Leaving drugs and alcohol out of a show about country music would be a mistake. Country music might be the soundtrack of America’s heartland but it has a long tragic history with alcoholism and addiction. What alcoholic can’t relate to famous country songs like Whiskey River, Friends in Low Places and I’m so Lonesome I could Die?  Legends like Hank Williams, Keith Urban, Tammy Wynette, Merle Haggard, Randy Travis and even Saint Johnny Cash are as famous for their problems with drugs and alcohol as they are for their music. Just last month troubled country singer Mindy McCready lost her decade-long fight with addiction and was found on her porch by her neighbors. McCready had shot herself and in sad country song fashion, she also shot her ex-boyfriend’s dog.

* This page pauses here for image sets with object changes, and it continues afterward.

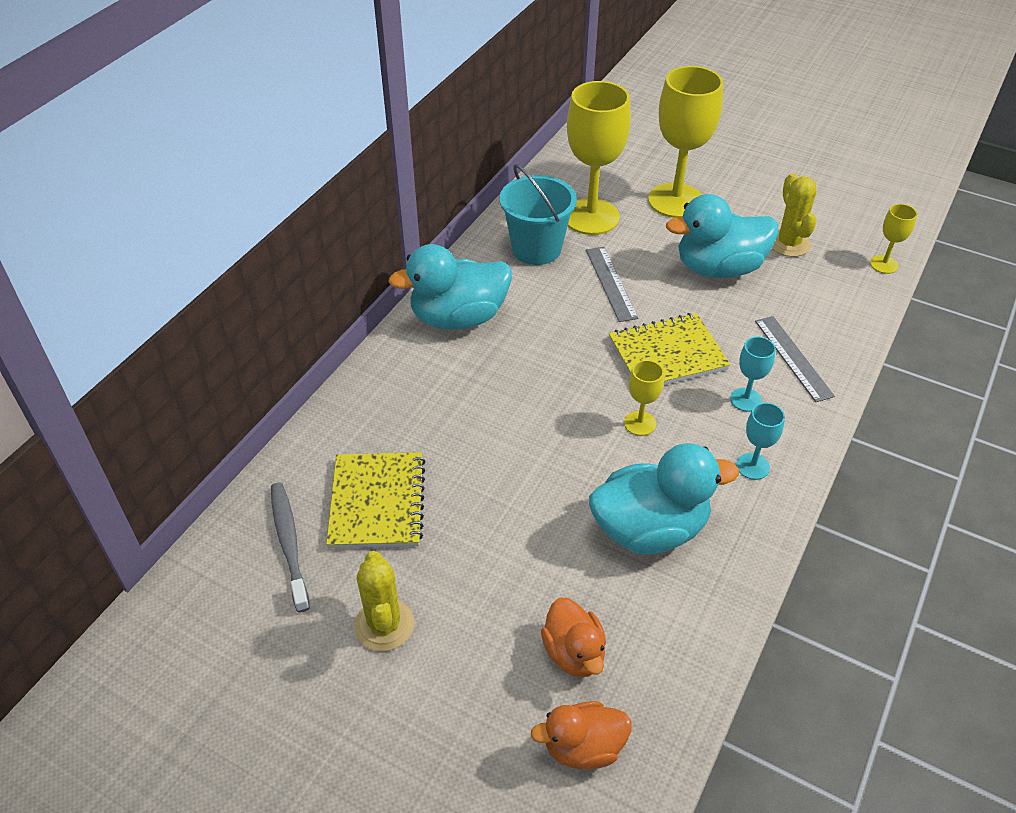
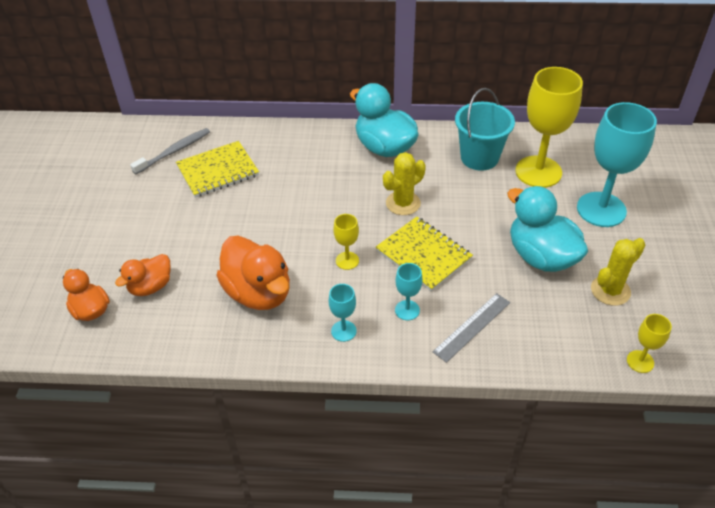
camera: 65 degrees right, 0 degrees up
yellow cactus [354,551,414,652] -> yellow cactus moved to [383,152,426,215]
grey ruler [586,247,638,322] -> none
turquoise duck [589,443,739,554] -> orange duck [216,236,290,310]
yellow goblet [648,66,723,218] -> turquoise goblet [577,102,657,227]

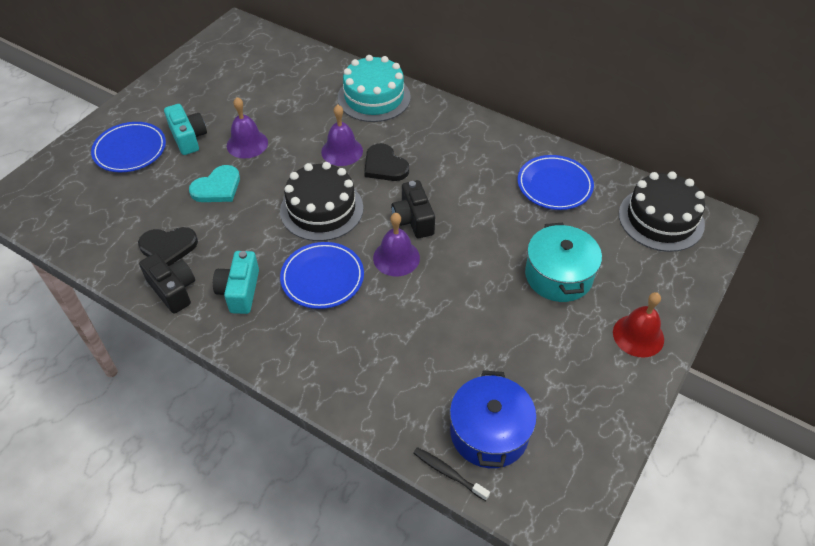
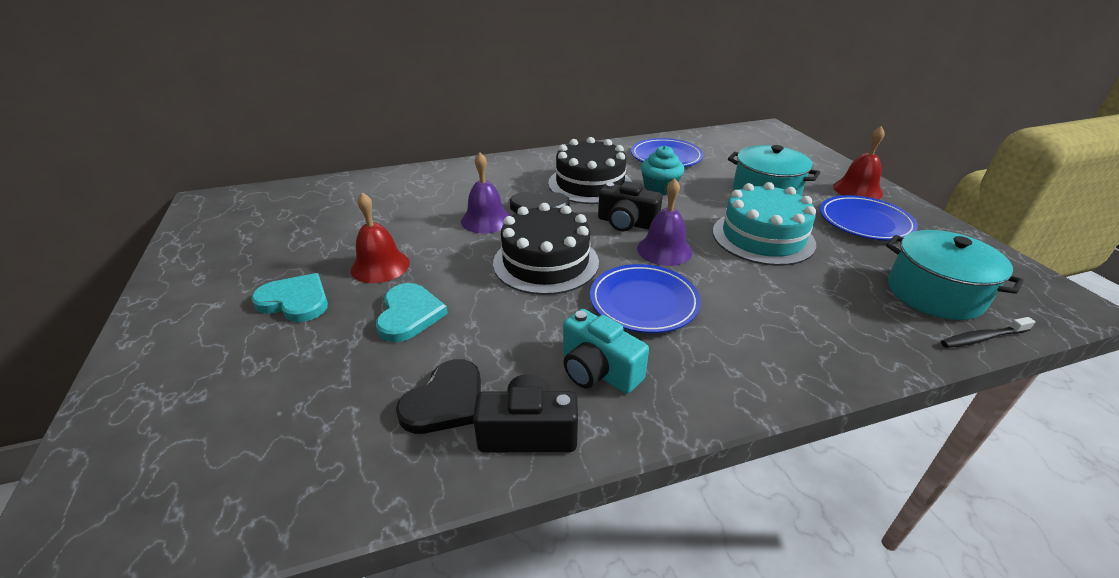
camera: 50 degrees left, 15 degrees down
blue plate [91,122,166,172] -> blue plate moved to [820,195,918,241]
turquoise camera [164,104,207,155] -> turquoise heart [251,273,328,322]
purple bell [227,97,268,159] -> red bell [351,192,410,283]
turquoise cake [338,55,411,122] -> turquoise cake moved to [713,182,816,266]
blue pot [450,370,537,468] -> turquoise pot [886,230,1024,320]
black cake [619,172,705,252] -> black cake moved to [548,137,632,204]
none -> turquoise cupcake [641,145,684,195]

While Nashville the city is still turning out the hits, it’s hard to say if Nashville the television show will last. Can normal, non-country fans relate to a show dedicated to the juicy side of the music business? Probably not.  Viewers need to identify with what character’s are going through, even on the most remote level. Most of us don’t know what sleazy managers are like or how to deal with slumping record sales. What might keep Nashville on our television sets for a few more seasons, however, is it’s no apologies and distinctly human look at an epidemic that continues to rock country music stars and everyday people alike.